Governor Rick Perry of Texas has taken the defense of Texas into his own hands, deploying up to 1,000 National Guard troops to his state’s border with Mexico. Accusing the federal government of offering nothing but “lip service” on securing the southern border, Perry declared, “I will not stand idly by while our citizens are under assault and little children from Central America are detained in squalor. We are too good of a country.”
Regardless of whether Perry’s actions serve to stem the tide of illegal immigrants flooding across the border, the effort of a state government to take control of its own safety is constitutionally sound and should be praised by all constitutionalists.
As James Madison wrote in Federalist, No. 45, “The powers reserved to the several States will extend to all the objects which, in the ordinary course of affairs, concern the lives, liberties, and properties of the people, and the internal order, improvement, and prosperity of the State.” Surely, the securing of borders falls within this description of state authority.
In fact, historically, the federal government was not considered the primary purveyor of immigration policy.
Before the states sent delegates to a convention in Philadelphia in 1787 to amend the Articles of Confederation (the result of which was the Constitution), they were already defending their sovereign borders by setting rules governing the means by which one could lawfully enter the state. That is to say, they were policing the immigration of aliens, an act undeniably within their right as a sovereign government.
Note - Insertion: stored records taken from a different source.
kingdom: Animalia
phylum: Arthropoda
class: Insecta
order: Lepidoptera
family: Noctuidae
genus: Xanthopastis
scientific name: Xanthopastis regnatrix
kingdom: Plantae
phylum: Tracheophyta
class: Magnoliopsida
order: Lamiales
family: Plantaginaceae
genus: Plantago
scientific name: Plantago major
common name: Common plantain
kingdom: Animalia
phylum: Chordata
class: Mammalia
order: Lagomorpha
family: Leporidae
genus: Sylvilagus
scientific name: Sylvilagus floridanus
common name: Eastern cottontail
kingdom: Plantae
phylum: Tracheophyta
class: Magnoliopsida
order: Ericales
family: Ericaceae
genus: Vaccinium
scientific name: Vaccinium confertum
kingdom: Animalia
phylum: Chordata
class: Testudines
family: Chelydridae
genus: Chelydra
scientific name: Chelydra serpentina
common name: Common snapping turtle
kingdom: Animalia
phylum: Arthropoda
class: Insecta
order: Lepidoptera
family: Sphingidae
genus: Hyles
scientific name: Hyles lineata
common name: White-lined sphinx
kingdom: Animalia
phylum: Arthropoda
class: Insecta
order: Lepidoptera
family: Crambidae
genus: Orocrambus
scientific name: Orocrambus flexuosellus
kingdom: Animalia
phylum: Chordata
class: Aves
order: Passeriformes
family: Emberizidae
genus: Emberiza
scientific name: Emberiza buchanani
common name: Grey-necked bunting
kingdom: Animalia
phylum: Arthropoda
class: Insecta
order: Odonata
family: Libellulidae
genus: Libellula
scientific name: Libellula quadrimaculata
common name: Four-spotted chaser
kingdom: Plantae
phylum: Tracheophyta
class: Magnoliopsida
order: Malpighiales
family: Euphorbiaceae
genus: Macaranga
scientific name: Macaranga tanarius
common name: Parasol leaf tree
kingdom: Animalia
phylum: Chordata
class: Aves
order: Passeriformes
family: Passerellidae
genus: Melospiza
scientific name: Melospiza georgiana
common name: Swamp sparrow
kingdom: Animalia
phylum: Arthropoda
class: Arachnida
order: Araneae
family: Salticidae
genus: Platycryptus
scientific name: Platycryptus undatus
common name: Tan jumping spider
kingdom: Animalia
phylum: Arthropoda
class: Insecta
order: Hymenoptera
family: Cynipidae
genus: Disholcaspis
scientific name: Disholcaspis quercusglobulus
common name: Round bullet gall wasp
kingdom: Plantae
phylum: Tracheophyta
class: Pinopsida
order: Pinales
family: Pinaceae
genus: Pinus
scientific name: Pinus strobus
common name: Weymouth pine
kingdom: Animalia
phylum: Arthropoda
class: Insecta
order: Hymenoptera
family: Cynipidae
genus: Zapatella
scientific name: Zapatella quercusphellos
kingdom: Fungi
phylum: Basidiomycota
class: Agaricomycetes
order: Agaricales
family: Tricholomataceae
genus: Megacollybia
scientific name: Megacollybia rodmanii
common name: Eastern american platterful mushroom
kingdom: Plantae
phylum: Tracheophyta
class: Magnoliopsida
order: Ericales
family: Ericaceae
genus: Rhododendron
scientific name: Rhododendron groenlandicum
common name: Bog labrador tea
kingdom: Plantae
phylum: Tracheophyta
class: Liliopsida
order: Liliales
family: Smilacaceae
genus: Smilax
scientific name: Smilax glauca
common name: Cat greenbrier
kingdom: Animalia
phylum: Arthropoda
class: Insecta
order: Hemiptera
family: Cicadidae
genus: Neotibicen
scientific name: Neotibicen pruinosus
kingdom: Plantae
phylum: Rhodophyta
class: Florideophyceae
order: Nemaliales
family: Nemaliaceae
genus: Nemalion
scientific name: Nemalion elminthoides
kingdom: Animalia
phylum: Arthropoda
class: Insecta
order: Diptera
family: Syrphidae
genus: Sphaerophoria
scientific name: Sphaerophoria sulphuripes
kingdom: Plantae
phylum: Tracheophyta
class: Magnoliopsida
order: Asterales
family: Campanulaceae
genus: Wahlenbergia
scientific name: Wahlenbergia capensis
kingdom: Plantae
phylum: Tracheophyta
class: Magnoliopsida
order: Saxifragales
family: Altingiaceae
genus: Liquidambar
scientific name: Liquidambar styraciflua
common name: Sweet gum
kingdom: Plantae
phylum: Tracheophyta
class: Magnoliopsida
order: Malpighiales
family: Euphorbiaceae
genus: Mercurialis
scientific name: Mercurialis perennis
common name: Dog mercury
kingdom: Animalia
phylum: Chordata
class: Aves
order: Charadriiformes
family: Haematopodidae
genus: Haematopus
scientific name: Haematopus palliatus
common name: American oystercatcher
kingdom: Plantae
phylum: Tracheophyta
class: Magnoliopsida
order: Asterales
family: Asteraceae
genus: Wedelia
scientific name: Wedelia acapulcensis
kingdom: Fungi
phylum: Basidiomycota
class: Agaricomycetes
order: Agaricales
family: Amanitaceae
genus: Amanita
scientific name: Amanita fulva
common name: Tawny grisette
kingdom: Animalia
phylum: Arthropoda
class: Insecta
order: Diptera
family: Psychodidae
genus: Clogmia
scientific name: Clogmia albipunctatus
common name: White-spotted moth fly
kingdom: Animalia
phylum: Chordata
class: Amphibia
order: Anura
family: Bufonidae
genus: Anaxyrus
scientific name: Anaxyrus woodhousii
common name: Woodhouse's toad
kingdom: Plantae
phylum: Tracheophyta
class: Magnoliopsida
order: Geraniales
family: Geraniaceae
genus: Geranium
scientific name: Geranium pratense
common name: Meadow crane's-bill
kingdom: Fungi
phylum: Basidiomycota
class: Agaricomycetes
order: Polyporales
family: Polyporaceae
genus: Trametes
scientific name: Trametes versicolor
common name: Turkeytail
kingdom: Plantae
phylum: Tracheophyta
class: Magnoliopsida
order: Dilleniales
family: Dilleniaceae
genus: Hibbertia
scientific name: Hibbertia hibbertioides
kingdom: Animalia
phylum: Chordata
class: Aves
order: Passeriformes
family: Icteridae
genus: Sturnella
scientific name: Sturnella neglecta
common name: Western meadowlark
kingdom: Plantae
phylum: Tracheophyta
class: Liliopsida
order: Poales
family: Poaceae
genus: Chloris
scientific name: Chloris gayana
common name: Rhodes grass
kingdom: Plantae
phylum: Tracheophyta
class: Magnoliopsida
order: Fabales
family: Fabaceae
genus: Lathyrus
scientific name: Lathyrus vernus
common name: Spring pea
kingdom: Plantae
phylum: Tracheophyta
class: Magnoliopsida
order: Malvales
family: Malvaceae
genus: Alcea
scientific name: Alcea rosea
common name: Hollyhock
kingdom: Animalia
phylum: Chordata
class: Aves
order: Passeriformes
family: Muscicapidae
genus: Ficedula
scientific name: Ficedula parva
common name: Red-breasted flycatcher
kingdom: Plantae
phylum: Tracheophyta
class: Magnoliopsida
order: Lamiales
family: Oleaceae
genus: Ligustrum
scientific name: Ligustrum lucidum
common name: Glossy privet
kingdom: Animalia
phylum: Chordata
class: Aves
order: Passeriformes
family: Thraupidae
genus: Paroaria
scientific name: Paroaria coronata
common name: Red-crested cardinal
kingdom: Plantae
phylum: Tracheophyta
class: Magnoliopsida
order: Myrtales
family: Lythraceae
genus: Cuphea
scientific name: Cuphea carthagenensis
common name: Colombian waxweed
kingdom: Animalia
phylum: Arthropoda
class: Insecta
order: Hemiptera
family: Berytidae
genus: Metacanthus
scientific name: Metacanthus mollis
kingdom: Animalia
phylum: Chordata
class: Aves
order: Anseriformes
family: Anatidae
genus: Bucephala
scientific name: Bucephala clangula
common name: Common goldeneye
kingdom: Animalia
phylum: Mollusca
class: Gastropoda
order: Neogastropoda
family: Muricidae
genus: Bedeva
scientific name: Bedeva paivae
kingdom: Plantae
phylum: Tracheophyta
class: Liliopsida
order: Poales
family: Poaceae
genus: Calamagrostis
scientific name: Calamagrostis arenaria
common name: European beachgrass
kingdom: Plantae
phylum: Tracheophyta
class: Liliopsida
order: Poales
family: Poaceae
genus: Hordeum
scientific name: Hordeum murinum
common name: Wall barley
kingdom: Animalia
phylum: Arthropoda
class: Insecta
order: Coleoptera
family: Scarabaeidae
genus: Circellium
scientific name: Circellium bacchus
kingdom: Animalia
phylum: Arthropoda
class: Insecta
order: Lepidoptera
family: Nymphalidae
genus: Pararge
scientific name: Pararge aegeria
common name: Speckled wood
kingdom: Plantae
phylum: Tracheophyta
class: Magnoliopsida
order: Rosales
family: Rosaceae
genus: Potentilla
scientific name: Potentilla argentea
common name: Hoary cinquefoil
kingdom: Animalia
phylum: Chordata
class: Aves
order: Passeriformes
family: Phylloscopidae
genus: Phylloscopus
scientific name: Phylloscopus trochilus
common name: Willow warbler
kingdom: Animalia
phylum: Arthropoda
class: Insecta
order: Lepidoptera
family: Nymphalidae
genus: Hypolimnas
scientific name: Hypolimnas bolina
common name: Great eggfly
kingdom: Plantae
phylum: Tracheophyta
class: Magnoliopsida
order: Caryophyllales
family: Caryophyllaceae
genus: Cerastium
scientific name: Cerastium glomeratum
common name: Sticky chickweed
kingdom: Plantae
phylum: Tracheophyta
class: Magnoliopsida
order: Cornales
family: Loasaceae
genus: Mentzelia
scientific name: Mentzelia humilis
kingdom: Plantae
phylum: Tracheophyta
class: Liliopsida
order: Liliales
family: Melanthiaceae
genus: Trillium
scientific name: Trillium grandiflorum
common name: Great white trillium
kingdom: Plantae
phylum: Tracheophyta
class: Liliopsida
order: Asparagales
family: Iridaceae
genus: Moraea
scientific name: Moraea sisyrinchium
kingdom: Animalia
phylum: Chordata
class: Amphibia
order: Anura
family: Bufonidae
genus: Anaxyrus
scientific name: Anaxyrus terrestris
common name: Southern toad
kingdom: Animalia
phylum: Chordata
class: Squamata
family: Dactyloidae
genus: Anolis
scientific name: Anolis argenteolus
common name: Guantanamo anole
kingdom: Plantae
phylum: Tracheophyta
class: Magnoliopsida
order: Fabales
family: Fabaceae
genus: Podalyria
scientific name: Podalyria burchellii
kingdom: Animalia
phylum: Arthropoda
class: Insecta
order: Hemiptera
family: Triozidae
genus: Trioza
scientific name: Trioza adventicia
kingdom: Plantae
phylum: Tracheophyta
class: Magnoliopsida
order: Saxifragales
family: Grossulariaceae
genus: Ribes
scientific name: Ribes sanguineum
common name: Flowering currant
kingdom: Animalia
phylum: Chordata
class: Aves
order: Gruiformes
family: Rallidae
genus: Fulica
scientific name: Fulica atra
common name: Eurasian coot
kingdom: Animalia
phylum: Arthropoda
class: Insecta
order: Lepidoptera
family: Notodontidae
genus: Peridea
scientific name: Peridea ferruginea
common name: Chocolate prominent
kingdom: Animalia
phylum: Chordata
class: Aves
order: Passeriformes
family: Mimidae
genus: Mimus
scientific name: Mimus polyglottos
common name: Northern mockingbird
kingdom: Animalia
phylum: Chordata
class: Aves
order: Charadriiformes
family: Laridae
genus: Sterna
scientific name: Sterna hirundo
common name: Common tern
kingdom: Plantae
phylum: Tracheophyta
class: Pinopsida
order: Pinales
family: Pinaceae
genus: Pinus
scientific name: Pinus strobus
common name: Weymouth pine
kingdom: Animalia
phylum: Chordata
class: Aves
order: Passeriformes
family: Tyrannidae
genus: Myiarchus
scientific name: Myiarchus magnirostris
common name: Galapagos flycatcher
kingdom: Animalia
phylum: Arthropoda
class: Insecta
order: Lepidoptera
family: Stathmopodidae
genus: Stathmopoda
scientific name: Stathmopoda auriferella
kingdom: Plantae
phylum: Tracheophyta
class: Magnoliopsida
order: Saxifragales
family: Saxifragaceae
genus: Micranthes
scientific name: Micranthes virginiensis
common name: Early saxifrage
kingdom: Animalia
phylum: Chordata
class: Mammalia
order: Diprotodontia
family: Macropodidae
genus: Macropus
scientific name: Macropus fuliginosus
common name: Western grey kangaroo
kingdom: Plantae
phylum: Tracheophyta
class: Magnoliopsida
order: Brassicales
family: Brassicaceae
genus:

Not once during that summer of 1787 did any one of the delegates sent by the 13 states suggest granting to the new national government the authority to set immigration policy for the entire nation.
That is significant. Not even the most strident advocate of a powerful national government ever proposed granting the power in question to the central authority.
The assumption that states would exercise authority over their own borders persisted throughout the ratification process, as well.
During the ratifying convention held in Virginia in 1788, a question was raised regarding the scope of the surrender of sovereignty that would be required of states whose representatives were rightfully jealous of maintaining the rights of their home states. Would the proposed charter protect the rights of states to continue governing themselves? George Mason, a delegate to the Constitutional Convention in 1787 who refused to sign the Constitution saying that he would rather “chop off his right hand than put it to the Constitution,” responded:
But I wish a clause in the Constitution, with respect to all powers which are not granted, that they are retained by the states. Otherwise, the power of providing for the general welfare may be perverted to its destruction. Many gentlemen, whom I respect, take different sides of this question. We wish this Amendment to be introduced to remove our apprehensions. There was a clause in the Confederation reserving to the states respectively every power, jurisdiction, and right, not expressly delegated to the United States.
A pair of amendments similar to those recommended by Mason was eventually appended to the Constitution, known as the Ninth and Tenth Amendments.
Read together, these amendments forbid the federal government from exercising any power other than those enumerated in the Constitution, and they protect the sovereignty of the states against alienation by the government of the United States.
The application of the principle of federalism, including the retention by states of their authority to govern within their boundaries, is particularly relevant to the establishment of a national immigration standard.
Thomas Jefferson spoke on this precise issue and the effect such congressional acts should have:
Alien friends are under the jurisdiction and protection of the laws of the state wherein they are; that no power over them has been delegated to the United States, nor prohibited to the individual states, distinct from their power over citizens; and it being true, as a general principle, and one of the amendments to the Constitution having also declared, that ‘the powers not delegated to the United States by the Constitution, nor prohibited to the states, are reserved, to the states, respectively, or to the people,’ the act of the Congress of the United States, passed the 22d day of June, 1798, entitled ‘An Act concerning Aliens,’ which assumes power over alien friends not delegated by the Constitution, is not law, but is altogether void and of no force.
Constitutionally speaking, the 10th Amendment makes it very clear that in the absence of explicit, enumerated authority to legislate, power to govern in that area remains with the states and the people.
While there are legitimate questions as to the constitutional limits on federal authority over immigration (specifically with regard to whether the influx of illegals across the southern border constitutes an invasion), there is no question that states retain the power to secure their borders and to repel any attempt to cross them, particularly in violation of applicable law.
Governors of other border states are encouraged to follow Rick Perry’s example and exercise this sovereign authority to protect their citizens now rather than wait on the federal government to act.